Due to different gestational weeks and age of the prospective mother when the glucose test was conducted, it is not possible to draw definitive conclusions on the evolution of the prevalence of GDM over time. Data only included women attending antenatal care which might be biased towards higher socio-economic groups due to the lack of universal coverage at the time of the surveys. Despite these challenges, two main findings seem to emerge. First, a very large difference (eleven-fold) was reported when using different diagnostic criteria (NDDG (1.4%) vs. WHO criteria (15.7%)) on the same sample of women and another recent study that used the new criteria of international association of the diabetes and pregnancy study groups (IADPSG) found the prevalence of GDM in Bangkok was 23.0% [58]. Second, use of eligibility criteria which limit screening to women at high risk of developing GDM independently of their age have shown to miss more than 50% of cases among women aged 30 and over.
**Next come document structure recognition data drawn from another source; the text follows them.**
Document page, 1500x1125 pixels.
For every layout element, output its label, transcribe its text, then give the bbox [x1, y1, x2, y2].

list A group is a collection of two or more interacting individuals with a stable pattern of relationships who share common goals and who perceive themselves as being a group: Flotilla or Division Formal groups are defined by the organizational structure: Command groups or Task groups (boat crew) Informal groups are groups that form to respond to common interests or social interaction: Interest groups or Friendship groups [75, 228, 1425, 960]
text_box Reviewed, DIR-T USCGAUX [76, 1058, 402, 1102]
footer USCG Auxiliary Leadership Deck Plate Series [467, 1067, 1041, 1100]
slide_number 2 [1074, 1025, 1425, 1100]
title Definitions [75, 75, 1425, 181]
Data on the cost of diabetes without complications mainly comes from a study in one-hospital in North-East Thailand. Generalisability of local studies on cost of illness is affected by variation of input prices across the country, the level of care of the hospital analysed, and the patient status. One study in Thailand for example showed that a visit to the regional hospital was 3.48 times more expensive than a visit to a community hospital (THB 1,181 vs. THB 339 in 2002) [59]. Another issue was the uncertainty and large variation around the results (very large standard deviations were reported).

According to data from the Thailand diabetes registry, diabetic nephropathy was the most common complication accounting for 43.9% of all complications followed by retinopathy (30.7%), ischaemic heart disease (8.1%), and cerebrovascular disease (4.4%) [13]. Another study in the out-patient department of a university hospital found a lower prevalence for diabetic nephropathy, 37%, a similar prevalence for retinopathy, 31.2% but a substantially higher prevalence for cardiovascular and cerebrovascular disease, 28.9% and 10.6%, respectively.
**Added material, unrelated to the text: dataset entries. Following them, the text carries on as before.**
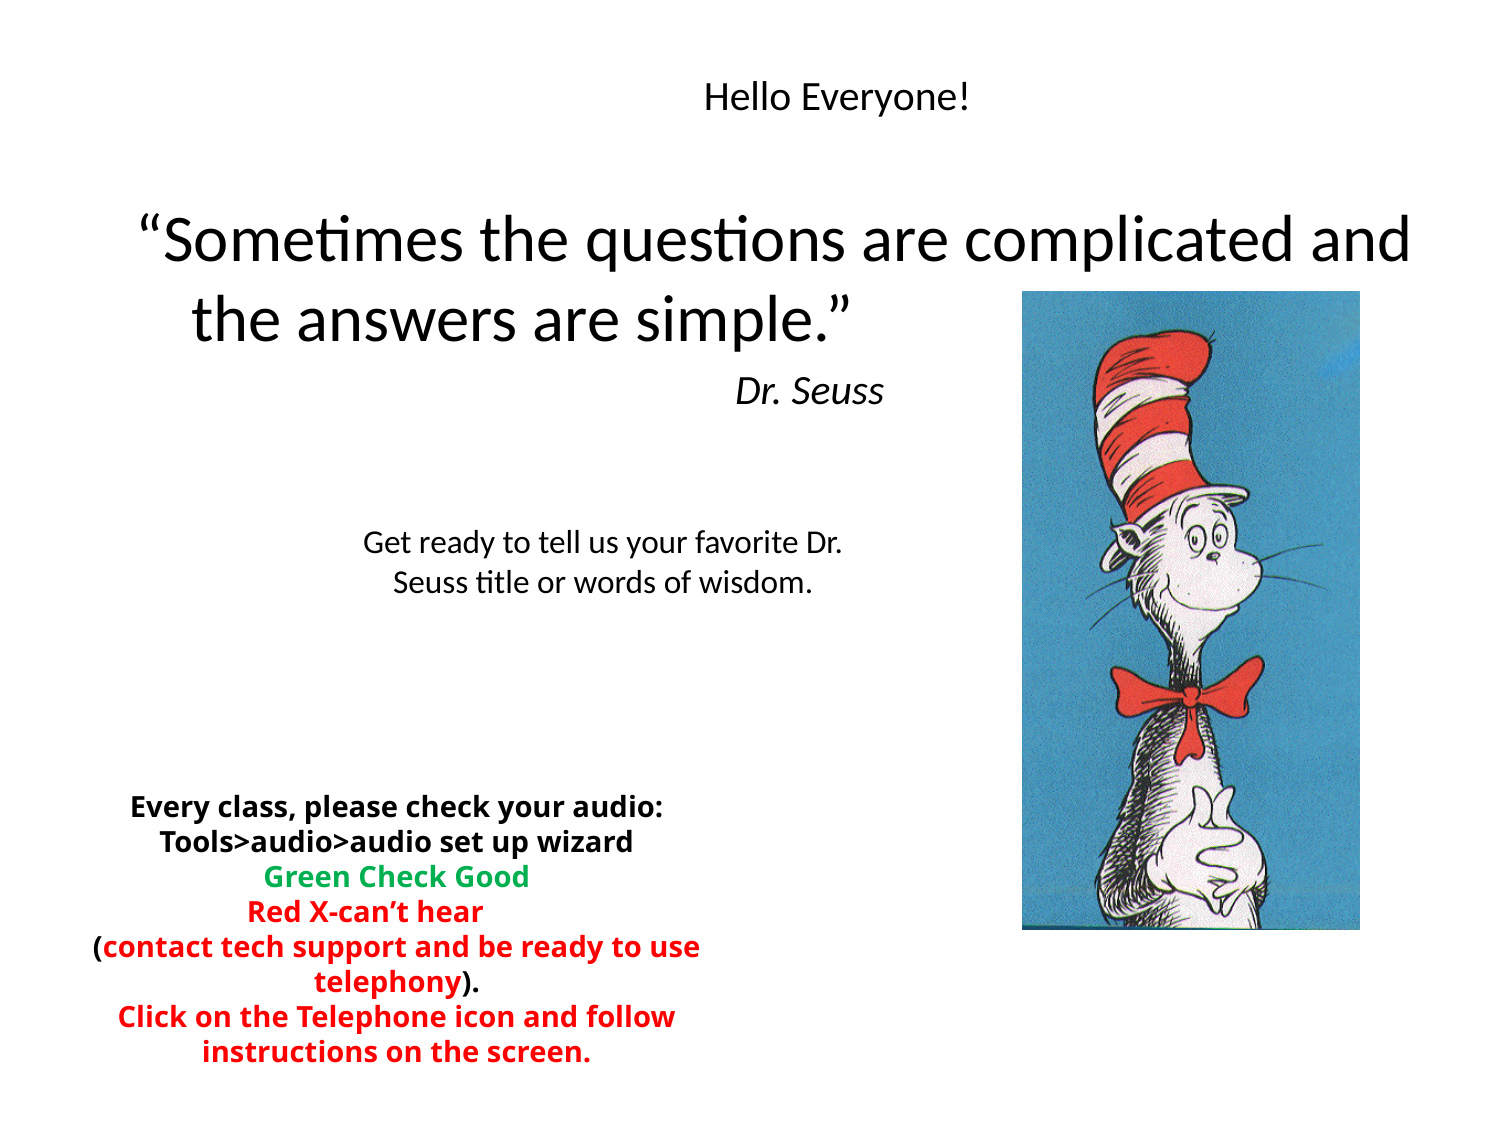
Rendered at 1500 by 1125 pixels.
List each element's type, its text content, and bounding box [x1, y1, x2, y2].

picture [1021, 290, 1360, 931]
text_box Get ready to tell us your favorite Dr. Seuss title or words of wisdom. [323, 513, 884, 653]
text_box Every class, please check your audio: Tools>audio>audio set up wizard Green Check Good Red X-can’t hear (contact tech support and be ready to use telephony). Click on the Telephone icon and follow instructions on the screen. [26, 780, 768, 1076]
list “Sometimes the questions are complicated and the answers are simple.” Dr. Seuss [120, 187, 1471, 930]
title Hello Everyone! [162, 0, 1500, 188]
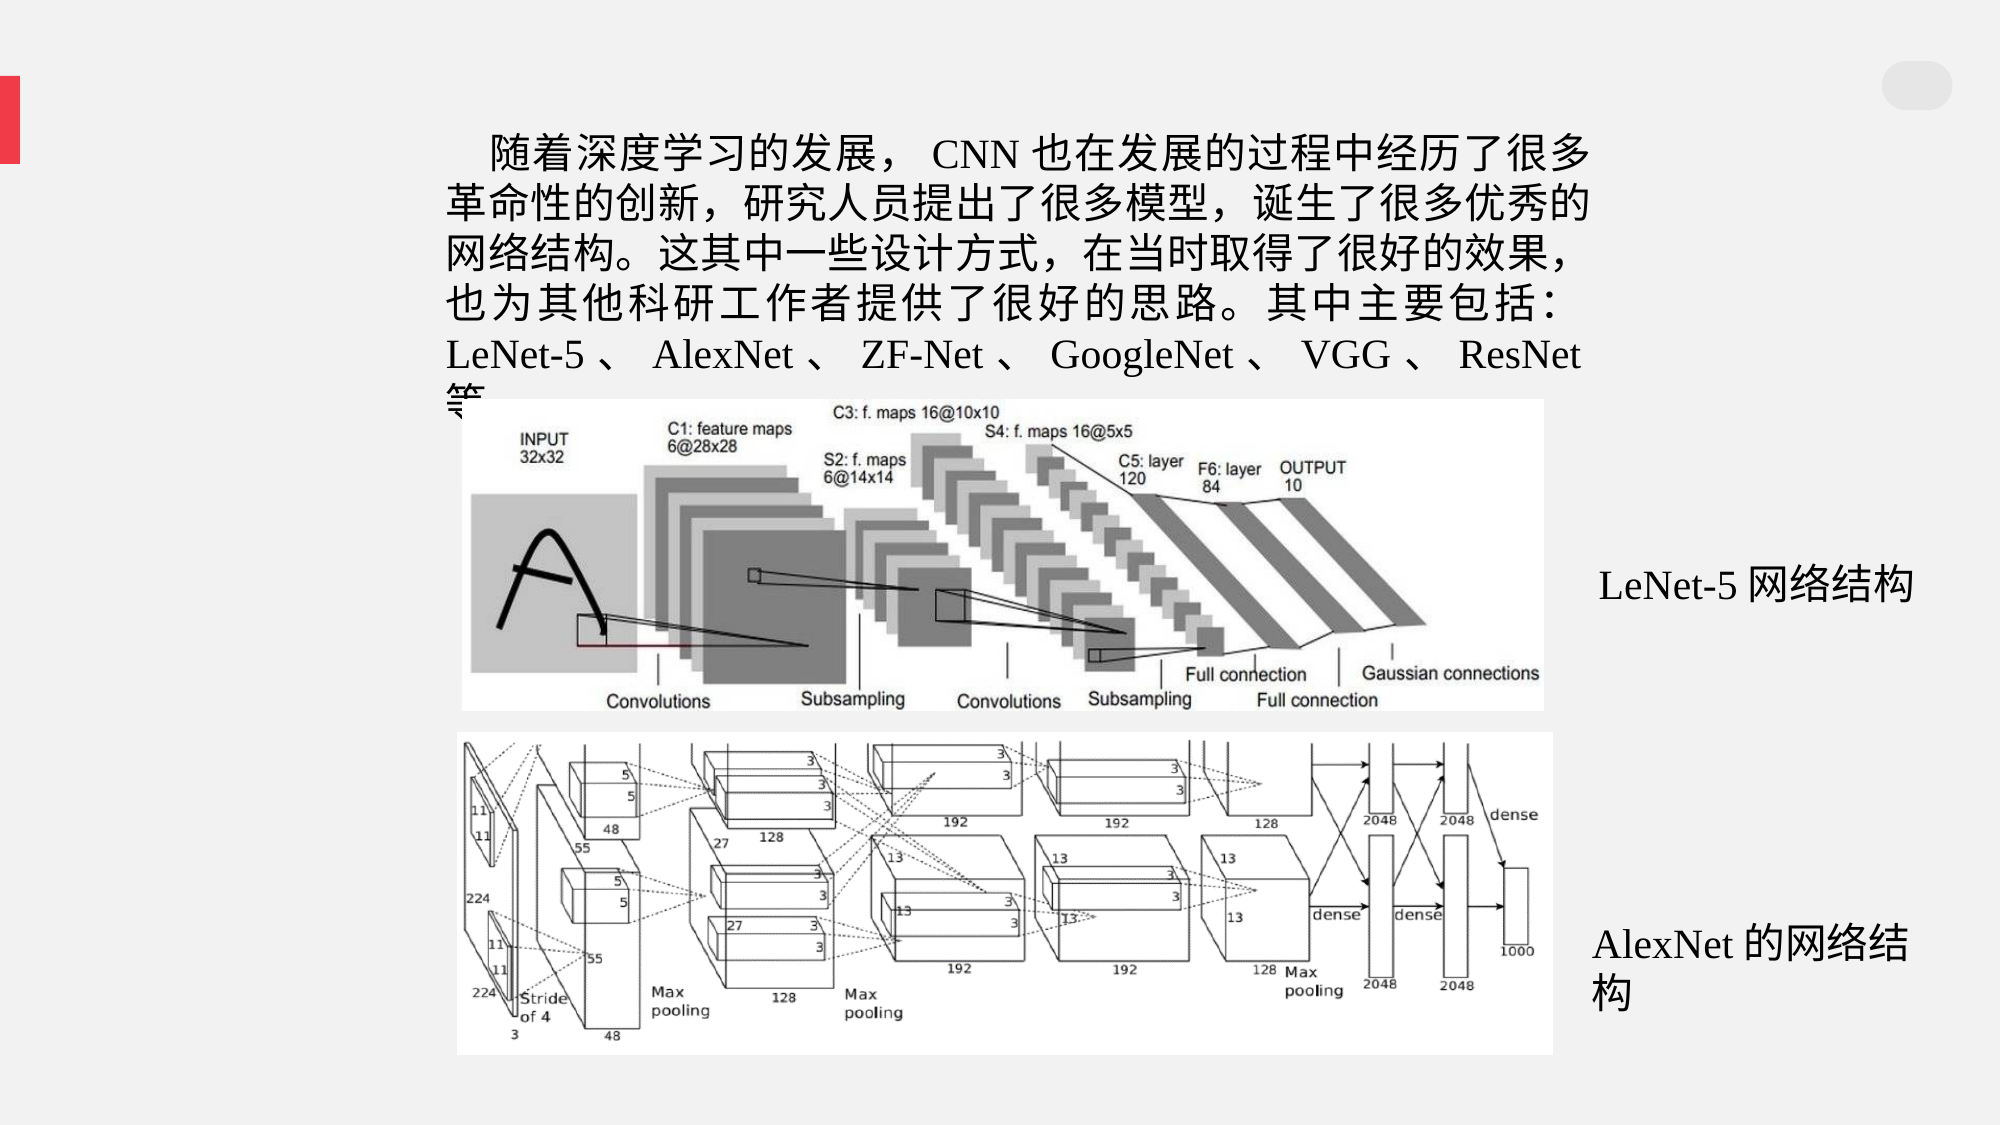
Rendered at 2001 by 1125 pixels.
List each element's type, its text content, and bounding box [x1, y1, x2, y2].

text_box AlexNet的网络结构 [1577, 909, 1938, 1024]
picture [457, 732, 1553, 1055]
text_box 随着深度学习的发展，CNN也在发展的过程中经历了很多革命性的创新，研究人员提出了很多模型，诞生了很多优秀的网络结构。这其中一些设计方式，在当时取得了很好的效果，也为其他科研工作者提供了很好的思路。其中主要包括：LeNet-5、AlexNet、ZF-Net、GoogleNet、VGG、ResNet等。 [430, 119, 1606, 435]
picture [462, 399, 1544, 711]
text_box LeNet-5网络结构 [1583, 550, 1938, 616]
The first study also highlighted the existence of high prevalence of risk factors for diabetes and its complications (dyslipidaemia, hypertension, and obesity (BMI ≥ 25 kg/m²) was 73.3%, 63.3%, and 52.6% respectively) [13].
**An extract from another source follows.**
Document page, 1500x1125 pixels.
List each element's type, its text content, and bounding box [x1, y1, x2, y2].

Complications are the single largest driver of the cost of diabetes because they require more intensive care such as hospitalisation and often surgery. Studies showed that the median cost of illness for patients with complications in comparison to patients without complications was USD$ 480 vs. USD 115 [37], USD$ 190 for diabetic foot, USD$ 260 for cerebrovascular event, USD$ 336 for gangrene in comparison to USD$ 101 for patients without complications [52]. Interestingly, the latter study which was based on retrospective data analysis and cost forecast, found that the highest proportion of treatment cost was caused by pharmacy services (45%) followed by outpatient (24%) and inpatient services (16%) [52]. The first study found a similar share of inpatient costs (11%) but in addition to direct costs it also estimated indirect costs and the contribution of informal care, mortality, and permanent disability to the cost of illness (27.8%, 17.5%, 18.7%, respectively) [37] (Table 5). This data shed some light on substantial indirect costs caused by morbidity and reduced ability to work. Preventing complications, and related disability, by improving diabetes control is therefore of paramount importance to reduce the health and economic burden of diabetes.

There is a large variation in the estimates of the prevalence and costs of complications in Thailand. More studies at different levels of care and covering all the regions are needed to get a full picture of the prevalence and the cost of diabetes complications in the country.